Siemens is describing Catapult AI NN as a complete solution that starts with a neural network description from an AI framework, converts it into C++ and synthesizes it into an RTL accelerator in Verilog or VHDL for implementation in silicon.
This solution brings together hls4ml, an open-source package for machine learning hardware acceleration, and Siemens' Catapult HLS software for High-Level Synthesis.
Developed in close collaboration with Fermilab, a US Department of Energy Laboratory, and other contributors to hls4ml, Catapult AI NN is intended to address the requirements associated with machine learning accelerator design for power, performance, and area on custom silicon.

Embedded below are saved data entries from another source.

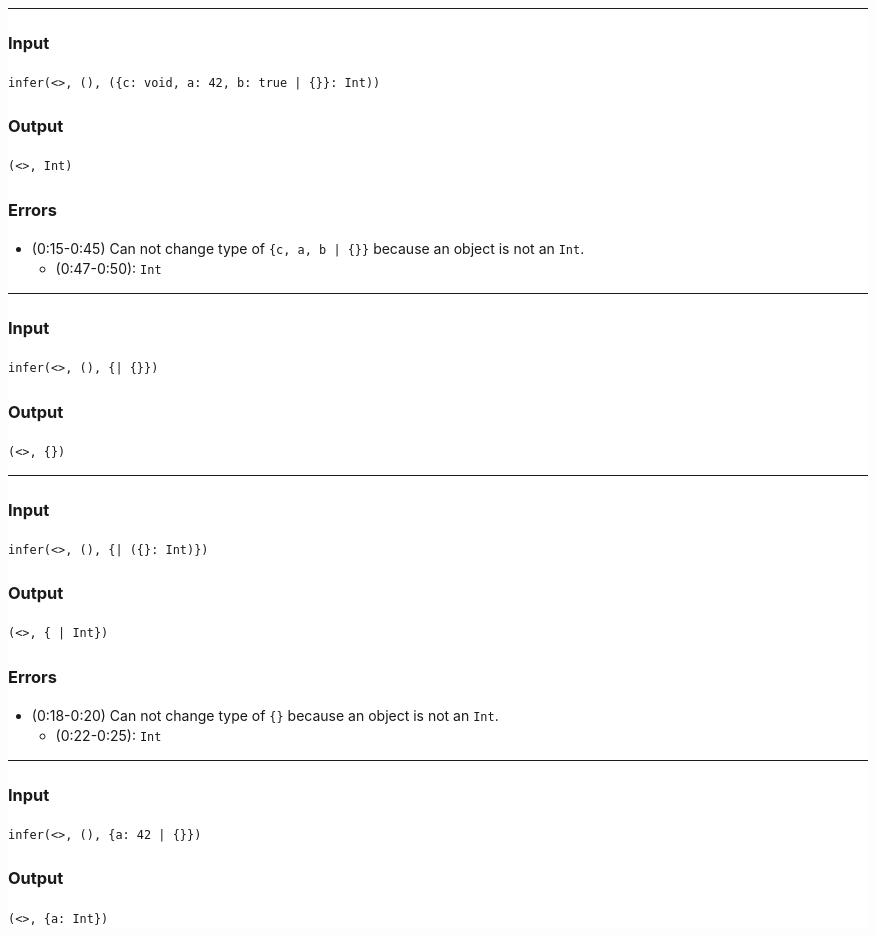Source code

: --------------------------------------------------------------------------------

### Input
```ite
infer(<>, (), ({c: void, a: 42, b: true | {}}: Int))
```

### Output
```
(<>, Int)
```

### Errors
- (0:15-0:45) Can not change type of `{c, a, b | {}}` because an object is not an `Int`.
  - (0:47-0:50): `Int`

--------------------------------------------------------------------------------

### Input
```ite
infer(<>, (), {| {}})
```

### Output
```
(<>, {})
```

--------------------------------------------------------------------------------

### Input
```ite
infer(<>, (), {| ({}: Int)})
```

### Output
```
(<>, { | Int})
```

### Errors
- (0:18-0:20) Can not change type of `{}` because an object is not an `Int`.
  - (0:22-0:25): `Int`

--------------------------------------------------------------------------------

### Input
```ite
infer(<>, (), {a: 42 | {}})
```

### Output
```
(<>, {a: Int})
```
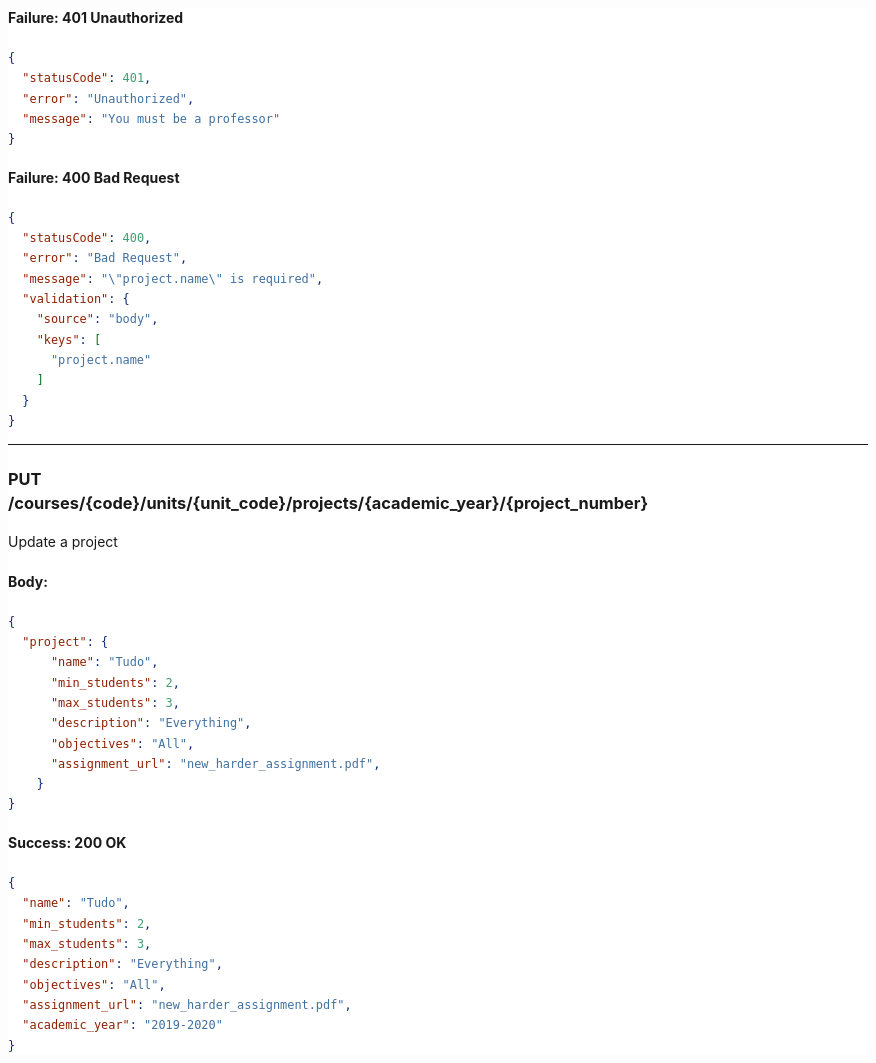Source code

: #### Failure: 401 Unauthorized

```JSON
{
  "statusCode": 401,
  "error": "Unauthorized",
  "message": "You must be a professor"
}
```

#### Failure: 400 Bad Request

```JSON
{
  "statusCode": 400,
  "error": "Bad Request",
  "message": "\"project.name\" is required",
  "validation": {
    "source": "body",
    "keys": [
      "project.name"
    ]
  }
}
```

---

<a name="updateproject"></a>

### **PUT** <br> /courses/{code}/units/{unit_code}/projects/{academic_year}/{project_number}

Update a project

#### Body:

```JSON
{
  "project": {
      "name": "Tudo",
      "min_students": 2,
      "max_students": 3,
      "description": "Everything",
      "objectives": "All",
      "assignment_url": "new_harder_assignment.pdf",
    }
}
```

#### Success: 200 OK

```JSON
{
  "name": "Tudo",
  "min_students": 2,
  "max_students": 3,
  "description": "Everything",
  "objectives": "All",
  "assignment_url": "new_harder_assignment.pdf",
  "academic_year": "2019-2020"
}
```
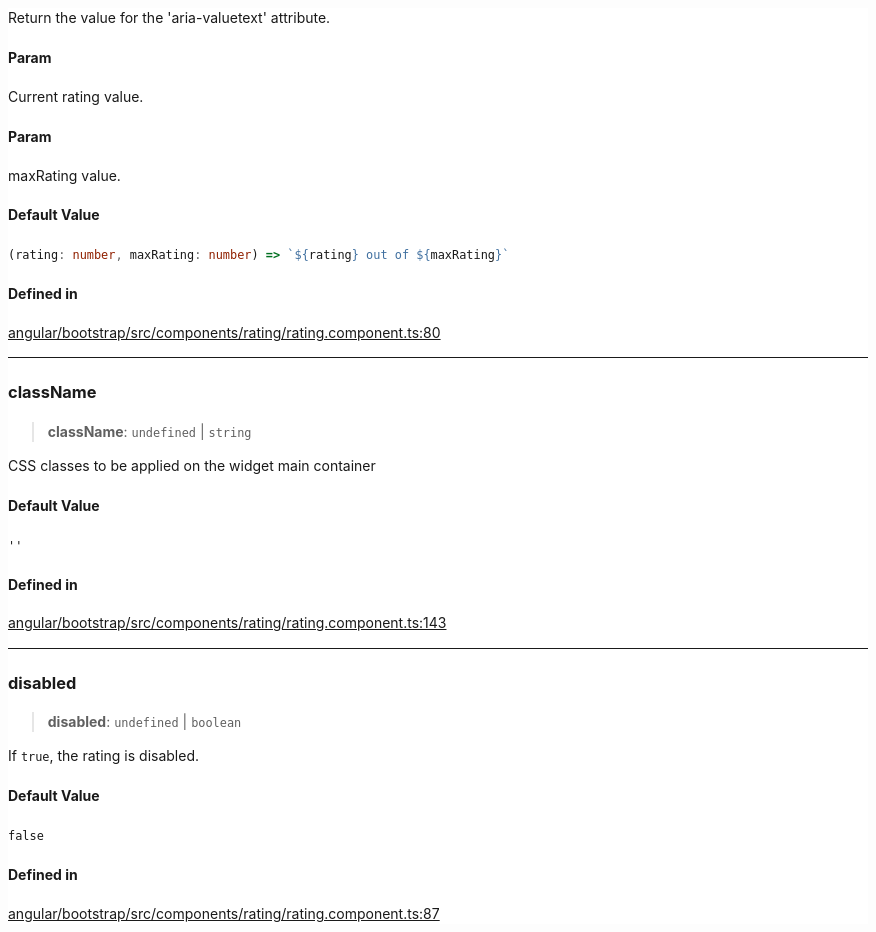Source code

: Return the value for the 'aria-valuetext' attribute.

#### Param

Current rating value.

#### Param

maxRating value.

#### Default Value

```ts
(rating: number, maxRating: number) => `${rating} out of ${maxRating}`
```

#### Defined in

[angular/bootstrap/src/components/rating/rating.component.ts:80](https://github.com/AmadeusITGroup/AgnosUI/blob/a7fc1466a534a6e36291fbf2723ffe9108fe3950/angular/bootstrap/src/components/rating/rating.component.ts#L80)

***

### className

> **className**: `undefined` \| `string`

CSS classes to be applied on the widget main container

#### Default Value

`''`

#### Defined in

[angular/bootstrap/src/components/rating/rating.component.ts:143](https://github.com/AmadeusITGroup/AgnosUI/blob/a7fc1466a534a6e36291fbf2723ffe9108fe3950/angular/bootstrap/src/components/rating/rating.component.ts#L143)

***

### disabled

> **disabled**: `undefined` \| `boolean`

If `true`, the rating is disabled.

#### Default Value

`false`

#### Defined in

[angular/bootstrap/src/components/rating/rating.component.ts:87](https://github.com/AmadeusITGroup/AgnosUI/blob/a7fc1466a534a6e36291fbf2723ffe9108fe3950/angular/bootstrap/src/components/rating/rating.component.ts#L87)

“The handoff process and manual conversion of a neural network model into a hardware implementation is very inefficient, time consuming and error-prone, especially when it comes to creating and verifying variants of a hardware accelerator tailored to specific performance, power and area,” said Mo Movahed, Vice President and General Manager for High-Level Design, Verification and Power, Siemens Digital Industries Software.

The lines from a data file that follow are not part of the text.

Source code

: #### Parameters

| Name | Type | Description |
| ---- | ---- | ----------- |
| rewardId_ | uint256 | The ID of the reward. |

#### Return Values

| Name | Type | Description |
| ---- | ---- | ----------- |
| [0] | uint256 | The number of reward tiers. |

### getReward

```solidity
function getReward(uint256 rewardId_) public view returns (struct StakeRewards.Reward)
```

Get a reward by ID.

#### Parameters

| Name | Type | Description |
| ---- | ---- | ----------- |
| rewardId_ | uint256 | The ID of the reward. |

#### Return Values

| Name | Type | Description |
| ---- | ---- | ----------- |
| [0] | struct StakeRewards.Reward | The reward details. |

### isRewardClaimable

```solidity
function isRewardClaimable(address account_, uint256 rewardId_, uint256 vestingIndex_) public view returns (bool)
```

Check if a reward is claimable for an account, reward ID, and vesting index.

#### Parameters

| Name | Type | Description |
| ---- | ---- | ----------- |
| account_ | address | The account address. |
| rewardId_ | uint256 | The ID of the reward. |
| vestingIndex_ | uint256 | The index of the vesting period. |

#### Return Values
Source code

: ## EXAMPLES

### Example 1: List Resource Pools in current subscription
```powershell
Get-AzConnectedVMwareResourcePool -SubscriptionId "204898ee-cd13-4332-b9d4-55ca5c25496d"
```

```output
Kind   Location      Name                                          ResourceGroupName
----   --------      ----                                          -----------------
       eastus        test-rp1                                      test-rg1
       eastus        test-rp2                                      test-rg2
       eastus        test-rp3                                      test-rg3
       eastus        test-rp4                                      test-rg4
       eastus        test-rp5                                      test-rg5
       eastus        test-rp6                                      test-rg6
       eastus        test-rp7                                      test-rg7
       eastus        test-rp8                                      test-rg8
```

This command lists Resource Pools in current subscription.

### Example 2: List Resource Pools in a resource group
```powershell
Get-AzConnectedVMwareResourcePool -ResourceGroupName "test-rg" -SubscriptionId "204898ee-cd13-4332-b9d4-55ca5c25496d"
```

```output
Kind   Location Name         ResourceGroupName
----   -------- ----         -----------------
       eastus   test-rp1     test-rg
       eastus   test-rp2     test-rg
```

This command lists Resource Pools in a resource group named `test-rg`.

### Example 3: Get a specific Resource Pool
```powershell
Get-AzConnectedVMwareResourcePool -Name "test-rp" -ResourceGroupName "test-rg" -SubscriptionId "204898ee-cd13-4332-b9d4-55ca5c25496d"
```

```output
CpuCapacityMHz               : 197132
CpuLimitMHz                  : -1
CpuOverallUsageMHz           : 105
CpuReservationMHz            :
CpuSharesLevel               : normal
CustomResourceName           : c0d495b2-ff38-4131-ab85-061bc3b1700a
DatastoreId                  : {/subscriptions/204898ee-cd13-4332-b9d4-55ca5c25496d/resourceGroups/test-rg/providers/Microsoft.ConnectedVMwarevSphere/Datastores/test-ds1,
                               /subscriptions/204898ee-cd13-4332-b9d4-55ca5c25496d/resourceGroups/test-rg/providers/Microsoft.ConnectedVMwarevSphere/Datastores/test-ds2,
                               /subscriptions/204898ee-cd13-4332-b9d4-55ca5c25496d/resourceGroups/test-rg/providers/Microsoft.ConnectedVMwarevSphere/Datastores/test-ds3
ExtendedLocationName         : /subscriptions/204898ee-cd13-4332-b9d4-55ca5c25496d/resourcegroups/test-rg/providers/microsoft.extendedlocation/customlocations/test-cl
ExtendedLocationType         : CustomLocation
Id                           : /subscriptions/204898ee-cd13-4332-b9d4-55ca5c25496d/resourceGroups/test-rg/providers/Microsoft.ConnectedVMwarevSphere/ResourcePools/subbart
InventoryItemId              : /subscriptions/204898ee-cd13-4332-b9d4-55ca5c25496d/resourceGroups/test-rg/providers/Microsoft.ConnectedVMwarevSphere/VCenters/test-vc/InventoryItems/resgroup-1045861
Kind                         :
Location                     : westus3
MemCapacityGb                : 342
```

“By empowering scientists and AI experts to leverage industry-standard AI frameworks, such as neural network model design, and by synthesizing these models into hardware designs optimised for power, performance, and area (PPA), we're opening a whole new realm of possibilities for AI and machine learning software engineers.
“Our new Catapult AI NN solution allows developers to automate and implement their neural network models for optimal PPA concurrently during the software development process, ushering in a new era of efficiency and innovation in AI development.”

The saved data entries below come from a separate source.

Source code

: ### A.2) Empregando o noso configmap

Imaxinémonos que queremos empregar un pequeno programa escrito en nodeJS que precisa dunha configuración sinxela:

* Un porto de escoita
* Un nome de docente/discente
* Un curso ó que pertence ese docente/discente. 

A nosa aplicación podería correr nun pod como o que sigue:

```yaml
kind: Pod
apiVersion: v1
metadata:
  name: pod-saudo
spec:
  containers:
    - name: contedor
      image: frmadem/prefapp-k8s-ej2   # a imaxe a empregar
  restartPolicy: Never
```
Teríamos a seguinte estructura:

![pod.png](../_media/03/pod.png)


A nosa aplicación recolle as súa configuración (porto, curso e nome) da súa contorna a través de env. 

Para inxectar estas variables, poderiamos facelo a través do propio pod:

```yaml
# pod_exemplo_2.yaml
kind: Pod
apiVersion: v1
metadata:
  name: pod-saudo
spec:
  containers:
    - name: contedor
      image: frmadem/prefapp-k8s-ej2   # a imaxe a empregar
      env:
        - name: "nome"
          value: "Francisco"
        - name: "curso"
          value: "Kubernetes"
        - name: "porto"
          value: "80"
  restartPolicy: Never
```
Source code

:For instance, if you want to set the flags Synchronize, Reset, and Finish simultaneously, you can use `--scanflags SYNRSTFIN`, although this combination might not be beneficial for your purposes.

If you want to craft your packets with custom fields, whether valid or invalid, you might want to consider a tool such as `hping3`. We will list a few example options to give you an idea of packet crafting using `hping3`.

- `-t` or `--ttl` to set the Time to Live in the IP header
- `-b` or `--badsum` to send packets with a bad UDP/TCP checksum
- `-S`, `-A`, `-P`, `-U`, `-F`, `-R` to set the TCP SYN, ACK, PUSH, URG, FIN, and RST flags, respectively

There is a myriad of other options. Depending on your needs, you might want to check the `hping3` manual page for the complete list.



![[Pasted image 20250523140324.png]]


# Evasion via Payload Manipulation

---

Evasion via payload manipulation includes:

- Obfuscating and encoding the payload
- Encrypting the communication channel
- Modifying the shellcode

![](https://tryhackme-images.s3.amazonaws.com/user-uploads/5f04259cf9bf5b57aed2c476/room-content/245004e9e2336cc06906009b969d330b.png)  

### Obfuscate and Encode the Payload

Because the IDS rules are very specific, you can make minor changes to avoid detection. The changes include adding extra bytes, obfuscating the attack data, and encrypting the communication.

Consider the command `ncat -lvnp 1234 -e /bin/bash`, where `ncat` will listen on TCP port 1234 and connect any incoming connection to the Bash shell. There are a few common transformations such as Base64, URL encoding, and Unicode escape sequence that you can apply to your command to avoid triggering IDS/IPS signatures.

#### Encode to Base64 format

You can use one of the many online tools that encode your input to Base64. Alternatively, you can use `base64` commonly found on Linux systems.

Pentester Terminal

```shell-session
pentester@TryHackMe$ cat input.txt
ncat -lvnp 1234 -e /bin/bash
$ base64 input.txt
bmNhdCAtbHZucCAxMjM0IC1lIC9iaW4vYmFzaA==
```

As runtime AI and machine learning tasks migrate from the datacentre into everything from consumer appliances to medical devices, there is a growing requirement for "right-sized" AI hardware to minimise power consumption, lower cost and maximize end-product differentiation.
However, most machine learning experts are more comfortable working with tools such as TensorFlow, PyTorch or Keras, rather than synthesizable C++, Verilog or VHDL, while there has traditionally been no easy path for AI experts to accelerate their machine learning applications in a right-sized ASIC or SoC implementation.
The hls4ml initiative is intended to help bridge this gap by generating C++ from a neural network described in AI frameworks such as TensorFlow, PyTorch or Keras. The C++ can then be deployed for an FPGA, ASIC or SoC implementation.
Catapult AI NN extends the capabilities of hls4ml to ASIC and SoC design. It includes a dedicated library of specialized C++ machine learning functions that are tailored to ASIC design. Using these functions, designers can optimise PPA by making latency and resource trade-offs across alternative implementations from the C++ code.
Moreover, designers can now evaluate the impact of different neural net designs to determine the best neural network structure for hardware.
Catapult AI NN is available for early adopters now and will be available to all users in the fourth quarter of 2024.